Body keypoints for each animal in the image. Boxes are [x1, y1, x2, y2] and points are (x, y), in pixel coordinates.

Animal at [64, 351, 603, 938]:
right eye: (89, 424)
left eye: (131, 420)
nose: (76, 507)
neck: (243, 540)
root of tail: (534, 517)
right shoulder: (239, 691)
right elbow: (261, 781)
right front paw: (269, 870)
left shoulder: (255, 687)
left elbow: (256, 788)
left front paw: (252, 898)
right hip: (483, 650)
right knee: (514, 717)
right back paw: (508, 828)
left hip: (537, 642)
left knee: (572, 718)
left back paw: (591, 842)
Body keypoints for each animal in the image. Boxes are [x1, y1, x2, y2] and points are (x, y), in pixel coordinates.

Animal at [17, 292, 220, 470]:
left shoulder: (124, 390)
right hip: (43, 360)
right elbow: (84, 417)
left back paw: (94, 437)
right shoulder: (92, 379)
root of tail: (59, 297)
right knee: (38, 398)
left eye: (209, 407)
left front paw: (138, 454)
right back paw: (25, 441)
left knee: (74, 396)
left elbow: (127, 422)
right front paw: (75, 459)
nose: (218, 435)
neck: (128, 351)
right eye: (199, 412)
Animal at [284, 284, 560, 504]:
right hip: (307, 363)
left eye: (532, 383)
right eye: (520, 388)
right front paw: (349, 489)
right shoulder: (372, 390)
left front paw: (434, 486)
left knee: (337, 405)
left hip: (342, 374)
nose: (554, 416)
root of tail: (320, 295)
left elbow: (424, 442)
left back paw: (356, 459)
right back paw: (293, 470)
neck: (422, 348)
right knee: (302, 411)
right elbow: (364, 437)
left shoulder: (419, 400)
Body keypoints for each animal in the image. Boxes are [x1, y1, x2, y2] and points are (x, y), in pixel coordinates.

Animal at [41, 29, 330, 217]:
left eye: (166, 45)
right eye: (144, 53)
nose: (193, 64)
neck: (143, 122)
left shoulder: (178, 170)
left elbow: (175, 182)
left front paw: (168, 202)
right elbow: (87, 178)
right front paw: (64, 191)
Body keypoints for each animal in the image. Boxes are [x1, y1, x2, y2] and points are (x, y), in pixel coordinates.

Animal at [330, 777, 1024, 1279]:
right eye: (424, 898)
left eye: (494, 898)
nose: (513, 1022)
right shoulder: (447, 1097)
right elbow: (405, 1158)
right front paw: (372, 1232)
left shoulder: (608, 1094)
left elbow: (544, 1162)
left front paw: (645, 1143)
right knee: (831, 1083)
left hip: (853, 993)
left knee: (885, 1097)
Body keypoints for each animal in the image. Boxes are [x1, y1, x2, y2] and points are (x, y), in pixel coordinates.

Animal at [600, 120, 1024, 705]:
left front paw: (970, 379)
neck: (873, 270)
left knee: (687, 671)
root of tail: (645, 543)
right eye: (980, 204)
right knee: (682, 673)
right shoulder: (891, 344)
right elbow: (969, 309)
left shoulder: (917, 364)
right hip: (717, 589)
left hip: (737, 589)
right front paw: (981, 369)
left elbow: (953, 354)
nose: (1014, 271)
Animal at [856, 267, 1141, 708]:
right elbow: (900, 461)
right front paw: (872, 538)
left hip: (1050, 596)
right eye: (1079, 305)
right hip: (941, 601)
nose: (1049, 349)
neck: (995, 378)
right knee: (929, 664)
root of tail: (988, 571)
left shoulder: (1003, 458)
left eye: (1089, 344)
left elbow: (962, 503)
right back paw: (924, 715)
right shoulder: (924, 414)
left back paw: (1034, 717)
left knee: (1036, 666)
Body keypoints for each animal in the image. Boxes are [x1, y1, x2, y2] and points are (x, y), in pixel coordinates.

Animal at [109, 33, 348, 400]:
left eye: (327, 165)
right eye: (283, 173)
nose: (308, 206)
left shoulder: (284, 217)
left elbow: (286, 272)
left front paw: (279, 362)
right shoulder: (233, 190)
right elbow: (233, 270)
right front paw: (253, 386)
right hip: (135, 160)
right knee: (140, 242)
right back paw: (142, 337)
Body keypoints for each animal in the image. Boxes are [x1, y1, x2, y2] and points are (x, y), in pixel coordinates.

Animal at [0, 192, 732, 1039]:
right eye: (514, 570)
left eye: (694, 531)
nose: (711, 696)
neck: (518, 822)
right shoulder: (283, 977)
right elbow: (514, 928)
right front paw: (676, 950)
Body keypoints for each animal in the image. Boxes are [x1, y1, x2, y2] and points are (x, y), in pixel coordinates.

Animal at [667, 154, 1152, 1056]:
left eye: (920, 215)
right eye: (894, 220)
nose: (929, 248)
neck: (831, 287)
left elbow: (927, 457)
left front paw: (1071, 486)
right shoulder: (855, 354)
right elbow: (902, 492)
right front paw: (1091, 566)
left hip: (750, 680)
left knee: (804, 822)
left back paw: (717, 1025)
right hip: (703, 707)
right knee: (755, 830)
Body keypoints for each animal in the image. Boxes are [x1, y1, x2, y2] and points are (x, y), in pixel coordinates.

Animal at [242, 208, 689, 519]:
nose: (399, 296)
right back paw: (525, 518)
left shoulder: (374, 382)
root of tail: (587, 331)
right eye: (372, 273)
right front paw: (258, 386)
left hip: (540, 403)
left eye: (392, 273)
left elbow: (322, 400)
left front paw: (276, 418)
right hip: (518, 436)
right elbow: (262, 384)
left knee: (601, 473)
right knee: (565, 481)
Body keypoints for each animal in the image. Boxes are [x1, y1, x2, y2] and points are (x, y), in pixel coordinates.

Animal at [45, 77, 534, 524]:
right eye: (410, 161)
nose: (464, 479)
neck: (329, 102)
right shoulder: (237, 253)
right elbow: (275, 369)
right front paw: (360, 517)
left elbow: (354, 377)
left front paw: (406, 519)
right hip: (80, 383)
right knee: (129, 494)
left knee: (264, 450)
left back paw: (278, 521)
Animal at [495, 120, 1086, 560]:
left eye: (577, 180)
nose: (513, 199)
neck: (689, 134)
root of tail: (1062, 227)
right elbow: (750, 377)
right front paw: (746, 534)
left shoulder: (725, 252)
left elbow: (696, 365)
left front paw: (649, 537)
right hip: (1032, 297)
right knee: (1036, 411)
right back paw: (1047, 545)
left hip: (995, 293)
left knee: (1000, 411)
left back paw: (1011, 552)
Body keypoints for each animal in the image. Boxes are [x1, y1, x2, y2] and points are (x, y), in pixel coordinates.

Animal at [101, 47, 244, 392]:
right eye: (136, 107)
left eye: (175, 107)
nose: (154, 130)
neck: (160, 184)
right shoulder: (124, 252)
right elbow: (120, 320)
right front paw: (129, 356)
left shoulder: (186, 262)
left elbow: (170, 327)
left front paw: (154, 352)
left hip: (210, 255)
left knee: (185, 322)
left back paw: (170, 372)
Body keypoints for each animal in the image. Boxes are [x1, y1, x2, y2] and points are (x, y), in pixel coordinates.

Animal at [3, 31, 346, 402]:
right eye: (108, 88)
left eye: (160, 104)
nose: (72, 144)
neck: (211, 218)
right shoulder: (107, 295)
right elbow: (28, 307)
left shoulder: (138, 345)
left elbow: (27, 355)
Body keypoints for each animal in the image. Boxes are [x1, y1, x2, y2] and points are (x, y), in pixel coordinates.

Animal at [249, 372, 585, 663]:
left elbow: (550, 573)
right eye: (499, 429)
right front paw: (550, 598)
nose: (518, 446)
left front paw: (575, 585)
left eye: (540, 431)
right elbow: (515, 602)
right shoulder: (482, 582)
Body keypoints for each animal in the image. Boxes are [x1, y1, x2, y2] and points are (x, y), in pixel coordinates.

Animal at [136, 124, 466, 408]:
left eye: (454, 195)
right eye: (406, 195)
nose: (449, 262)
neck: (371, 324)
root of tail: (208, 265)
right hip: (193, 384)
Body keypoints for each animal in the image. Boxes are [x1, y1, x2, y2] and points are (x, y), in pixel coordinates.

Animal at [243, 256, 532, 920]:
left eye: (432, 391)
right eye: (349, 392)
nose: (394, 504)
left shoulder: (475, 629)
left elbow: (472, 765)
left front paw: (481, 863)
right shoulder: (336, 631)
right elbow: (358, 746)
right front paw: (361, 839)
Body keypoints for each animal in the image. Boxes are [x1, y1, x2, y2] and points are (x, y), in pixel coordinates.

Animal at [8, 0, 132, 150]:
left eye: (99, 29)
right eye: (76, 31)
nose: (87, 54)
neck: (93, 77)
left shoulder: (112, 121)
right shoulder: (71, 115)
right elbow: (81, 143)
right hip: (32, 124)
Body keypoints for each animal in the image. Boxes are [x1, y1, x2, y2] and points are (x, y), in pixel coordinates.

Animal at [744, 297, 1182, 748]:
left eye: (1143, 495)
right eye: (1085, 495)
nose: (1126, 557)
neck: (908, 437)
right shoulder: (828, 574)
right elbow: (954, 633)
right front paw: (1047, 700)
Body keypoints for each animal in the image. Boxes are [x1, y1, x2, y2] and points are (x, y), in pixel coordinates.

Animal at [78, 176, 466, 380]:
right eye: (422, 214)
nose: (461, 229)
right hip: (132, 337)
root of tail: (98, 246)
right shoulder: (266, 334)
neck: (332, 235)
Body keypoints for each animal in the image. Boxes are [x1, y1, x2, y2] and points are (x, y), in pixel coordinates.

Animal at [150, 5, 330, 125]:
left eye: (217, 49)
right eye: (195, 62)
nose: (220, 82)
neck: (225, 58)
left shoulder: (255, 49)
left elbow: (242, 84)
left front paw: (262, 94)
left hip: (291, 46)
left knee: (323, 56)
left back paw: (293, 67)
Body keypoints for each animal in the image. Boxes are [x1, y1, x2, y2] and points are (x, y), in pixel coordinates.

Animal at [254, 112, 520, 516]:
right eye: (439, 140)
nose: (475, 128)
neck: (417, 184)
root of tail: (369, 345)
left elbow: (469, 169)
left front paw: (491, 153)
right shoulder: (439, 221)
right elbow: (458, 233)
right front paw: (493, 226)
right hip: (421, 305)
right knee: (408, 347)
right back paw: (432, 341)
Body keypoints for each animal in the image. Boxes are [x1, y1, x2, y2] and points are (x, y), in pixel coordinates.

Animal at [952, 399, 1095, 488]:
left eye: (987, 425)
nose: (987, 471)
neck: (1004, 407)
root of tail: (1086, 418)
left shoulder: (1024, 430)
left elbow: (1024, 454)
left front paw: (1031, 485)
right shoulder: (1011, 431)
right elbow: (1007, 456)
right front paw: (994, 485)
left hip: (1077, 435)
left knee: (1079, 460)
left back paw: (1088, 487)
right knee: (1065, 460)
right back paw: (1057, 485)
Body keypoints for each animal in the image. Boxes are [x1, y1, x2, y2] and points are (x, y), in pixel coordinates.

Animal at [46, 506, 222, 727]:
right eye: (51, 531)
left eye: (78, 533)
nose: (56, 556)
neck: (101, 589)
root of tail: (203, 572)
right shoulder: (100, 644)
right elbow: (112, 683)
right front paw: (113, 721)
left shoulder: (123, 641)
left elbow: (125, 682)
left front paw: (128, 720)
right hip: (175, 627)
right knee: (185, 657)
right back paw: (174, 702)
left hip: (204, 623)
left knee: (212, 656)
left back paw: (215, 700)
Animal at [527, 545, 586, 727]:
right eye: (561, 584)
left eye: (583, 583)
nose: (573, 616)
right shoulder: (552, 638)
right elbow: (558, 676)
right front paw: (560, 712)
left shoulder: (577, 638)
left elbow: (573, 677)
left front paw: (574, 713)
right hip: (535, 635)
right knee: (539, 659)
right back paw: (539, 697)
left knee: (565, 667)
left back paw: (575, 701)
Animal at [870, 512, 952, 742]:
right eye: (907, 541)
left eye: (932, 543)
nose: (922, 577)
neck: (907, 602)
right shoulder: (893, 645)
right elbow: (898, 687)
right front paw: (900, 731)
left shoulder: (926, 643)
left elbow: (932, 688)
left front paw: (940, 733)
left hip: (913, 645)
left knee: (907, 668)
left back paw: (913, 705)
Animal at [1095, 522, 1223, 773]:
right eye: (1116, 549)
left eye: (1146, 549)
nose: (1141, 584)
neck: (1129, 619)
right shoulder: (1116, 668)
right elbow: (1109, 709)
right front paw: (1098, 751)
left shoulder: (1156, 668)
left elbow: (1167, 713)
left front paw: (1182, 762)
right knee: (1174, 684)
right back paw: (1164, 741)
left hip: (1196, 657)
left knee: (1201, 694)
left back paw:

» Exercise details
Would you output, from the records above, exactly the run of lines that starts at the line containing "right eye: (561, 584)" and ends at the line containing "right elbow: (898, 687)", and only that run?

» Answer for this exercise
right eye: (561, 584)
left eye: (583, 583)
nose: (573, 616)
right shoulder: (552, 638)
right elbow: (558, 676)
right front paw: (560, 712)
left shoulder: (577, 638)
left elbow: (573, 677)
left front paw: (574, 713)
right hip: (535, 635)
right knee: (539, 659)
right back paw: (539, 697)
left knee: (565, 667)
left back paw: (575, 701)
Animal at [870, 512, 952, 742]:
right eye: (907, 541)
left eye: (932, 543)
nose: (922, 577)
neck: (907, 602)
right shoulder: (893, 645)
right elbow: (898, 687)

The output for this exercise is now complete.